Assim, merece atenção o fato da
prática homossexual ser descrita em muitas doutrinas religiosas como uma
conduta em desacordo com suas crenças.
Argumenta o autor que o direito
das minorias e a legítima promoção do combate de toda e qualquer forma de
discriminação deve ser feito sem infringir outros direitos e garantias
constitucionais e sem prejudicar princípios igualmente constitucionais.[3]
Primeiro,
há que se considerar a perseguição declarada à população LGBT no discurso intolerante desse deputado, à medida
em que esse projeto pretende salvaguardar as organizações religiosas, caso o PLC 122 seja
aprovado.

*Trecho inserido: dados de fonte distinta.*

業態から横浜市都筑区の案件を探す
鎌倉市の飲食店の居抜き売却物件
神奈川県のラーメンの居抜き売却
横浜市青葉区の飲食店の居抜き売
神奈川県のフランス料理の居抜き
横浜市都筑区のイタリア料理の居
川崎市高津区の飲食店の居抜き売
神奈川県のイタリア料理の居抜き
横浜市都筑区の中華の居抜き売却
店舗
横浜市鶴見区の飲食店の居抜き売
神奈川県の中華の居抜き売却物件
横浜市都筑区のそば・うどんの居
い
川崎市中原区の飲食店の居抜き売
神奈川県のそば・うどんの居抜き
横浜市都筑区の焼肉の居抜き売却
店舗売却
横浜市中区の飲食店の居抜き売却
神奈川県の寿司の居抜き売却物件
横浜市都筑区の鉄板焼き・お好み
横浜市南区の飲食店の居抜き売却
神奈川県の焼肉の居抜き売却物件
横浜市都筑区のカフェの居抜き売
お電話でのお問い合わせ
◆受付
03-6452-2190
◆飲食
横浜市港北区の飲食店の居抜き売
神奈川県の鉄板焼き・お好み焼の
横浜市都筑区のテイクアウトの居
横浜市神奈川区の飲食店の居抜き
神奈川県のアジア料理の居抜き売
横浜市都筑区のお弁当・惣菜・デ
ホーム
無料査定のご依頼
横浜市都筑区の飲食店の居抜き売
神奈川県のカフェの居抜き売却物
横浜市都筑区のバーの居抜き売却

Visto que a lei 7716/89 ainda restringe-se à prática de intolerância
por motivo de raça, cor, etnia, religião ou procedência nacional, ela não se
refere ainda à intolerância por orientação sexual e identidade de gênero. Como era de se esperar, a Comissão nas
mãos do PSC tem funcionado para propor ações que, direta ou indiretamente,
legitimem os discursos de ódio contra a população LGBT. Como militante LGBT e
cristão, sei que, dificilmente, LGBT se interessarão a buscar benção nesses
templos que disseminam ódio e intolerância contra nossa população.

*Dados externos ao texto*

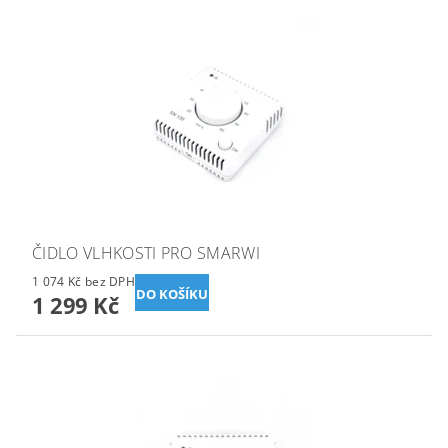
ČIDLO VLHKOSTI PRO SMARWI
1 074 Kč bez DPH
1 299 Kč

Segundo, a gravidade não está apenas nisso
(embora, o projeto permite que LGBT possam ser expulsos desses locais sem
configurar discriminação), mas no fato de que o artigo 20, além de punir
qualquer espaço, pessoa ou entidade que discrimine pessoas por motivo de raça, cor,
etnia, religião ou procedência nacional,
também pune qualquer crime cometido
por intermédio dos meios de comunicação social ou publicação de qualquer
natureza, bem como proíbe a fabricação, comercialização, distribuição ou veiculação de símbolos,
emblemas, ornamentos, distintivos ou propaganda que utilizem a cruz suástica ou
gamada, para fins de divulgação do nazismo.
Caso
esse PL seja aprovado, significará o retrocesso contra o combate aos crimes de
ódio, visto que organizações religiosas, ou as que assim se definirem, terão salva
conduta para disseminar discursos de intolerância. Pela lei em vigor, qualquer
religioso que fizer discurso de ódio atacando a população negra conforme faziam
na época do Brasil colônia, ou atacando religiões de matrizes afro, religião
judaica ou qualquer outra religião, poderá ser enquadrado criminalmente. Se
esse PL, tramitando agora na CCJ, for aprovado no Plenário e sancionado pela Presidenta,
qualquer organização religiosa poderá reavivar o discurso utilizado na Idade
Média como forma de justificar a escravidão dos povos africanos, ao afirmar ser
a África um continente amaldiçoado, com base na história de Noé e da maldição
de seu filho Cã. Poderá também fabricar,
comercializar, distribuir ou veicular materiais ou propaganda com a cruz
suástica, divulgando o nazismo. Também, terão total liberdade para fazê-lo por
intermédio dos meios de comunicação social.
Esses
deputados da bancada religiosa comumente acusam o movimento LGBT de buscar
privilégios e ameaçar a suposta "liberdade de expressão" desse
cristianismo intolerante. Este PL deixa evidente quem de fato são os
interessados em buscar fórum privilegiado, bem como ameaçar a liberdade de
expressão das pessoas que não comungam da mesma crença que eles. Neste sentido,
derrotados com arquivamento do absurdo projeto de lei do Deputado João Campos PSDB/GO,
esta bancada da intolerância ressurge com um novo golpe à sociedade. Agora, o
alvo não é apenas a população LGBT, é também a população negra, população
cigana, a comunidade judaica, população indígena, as mulheres e todos os grupos
que historicamente foram alvos da tirania e do ódio desses que vivem em função
do nome de Deus. A PL 1411/2011 desse Deputado do PMDB/RJ é um ataque violento
aos Direitos Humanos, ao Estado Democrático e, portanto, lutar contra deve
tornar-se mais uma bandeira dos movimentos sociais.